SANTA ANA – The ACLU Foundation of Southern California (ACLU SoCal) today asked the Orange County District Attorney’s office and Sheriff’s Department to spell out their policies and practices involving disclosure of exculpatory evidence and the use of jailhouse informants in light of serious concerns over constitutional violations.

The requests, filed under the California Public Records Act, come in the wake of a wide-spread scandal involving both agencies’ use of in-custody informants to elicit incriminating information from defendants despite a constitutional ban on such practices.

“We know that Orange County officials have failed to play by the rules,” said Brendan Hamme, staff attorney with ACLU SoCal.“What we don’t know is how many innocent people were wrongly convicted because prosecutors and law enforcement adopted a win at any cost strategy.”

The scandal exploded during the trial of Scott Dekraai, who admitted to the 2011 killing of eight people in Seal Beach. Sheriff’s officials placed an informant next to Dekraai’s cell but failed to disclose that fact to the court and defense attorneys.

Since then, a state judge has banned the entire district attorney’s office from the case, and a trove of documents surfaced, revealing that prosecutors and the sheriff’s department worked together, in some cases promising informants reduced sentences in exchange for obtaining incriminating evidence.
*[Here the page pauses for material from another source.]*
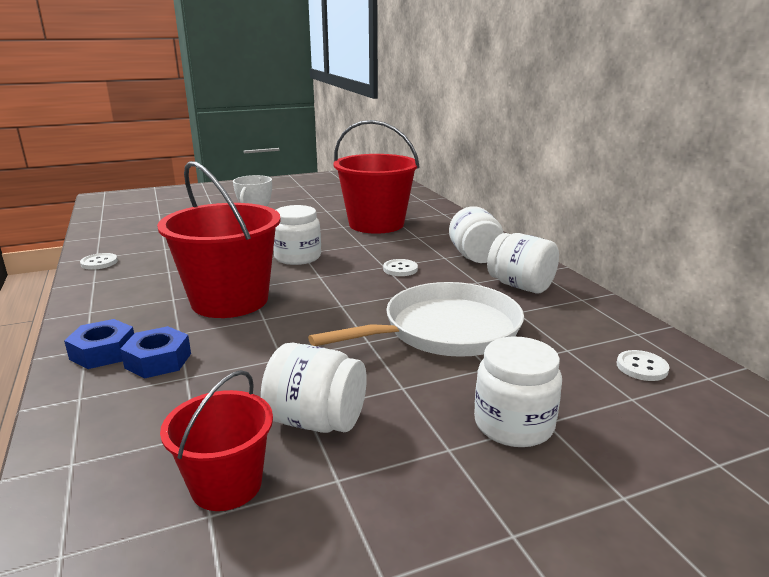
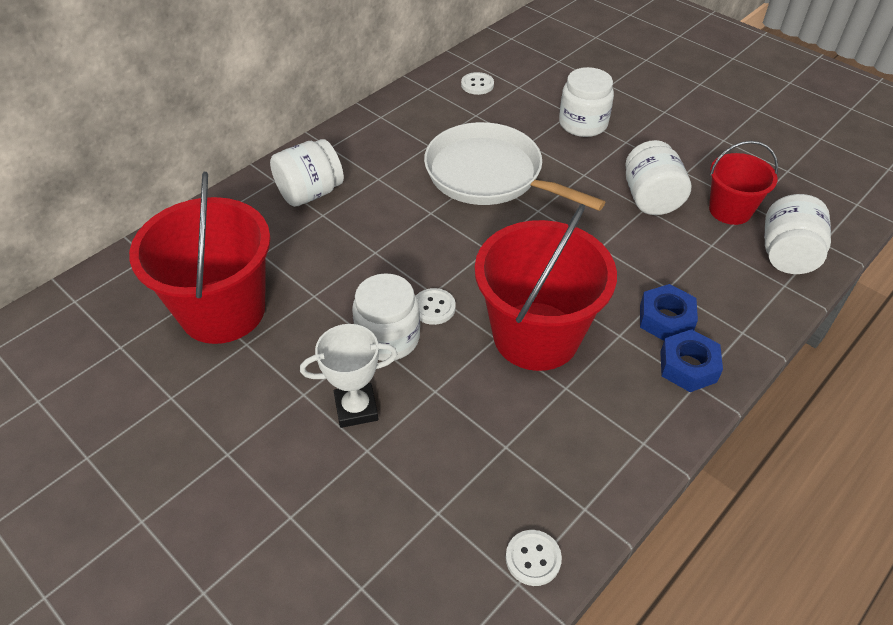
camera: 115 degrees left, 25 degrees up
white button [383,259,418,276] -> white button moved to [416,288,456,325]
white jar [487,233,559,294] -> white jar moved to [765,194,831,274]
These revelations have led courts to overturn at least half a dozen convictions, finding that Orange County District Attorney Tony Rackauckus’ office failed to fulfill its duties, including that it turn over information that is favorable to a defendant.

“Orange County officials tell the public they can be trusted to clean up the scandal they created,” said Caitlin Sanderson, staff attorney with ACLU SoCal. “But that’s simply not good enough. Not given the scope of what has been uncovered. Not given the existence of a secret 25-year-old computerized database that contained potentially exculpatory evidence yet was intentionally concealed from defense attorneys. And not given the fact that prosecutors and law enforcement continue to maintain that they did nothing wrong even as courts overturn convictions because of government misconduct.”

ACLU SoCal’s request, which seeks policies, manuals, training materials, memos and other documents dating back to 1985, aims to ensure that both agencies fully address the scope of the scandal and avoid future miscarriages of justice.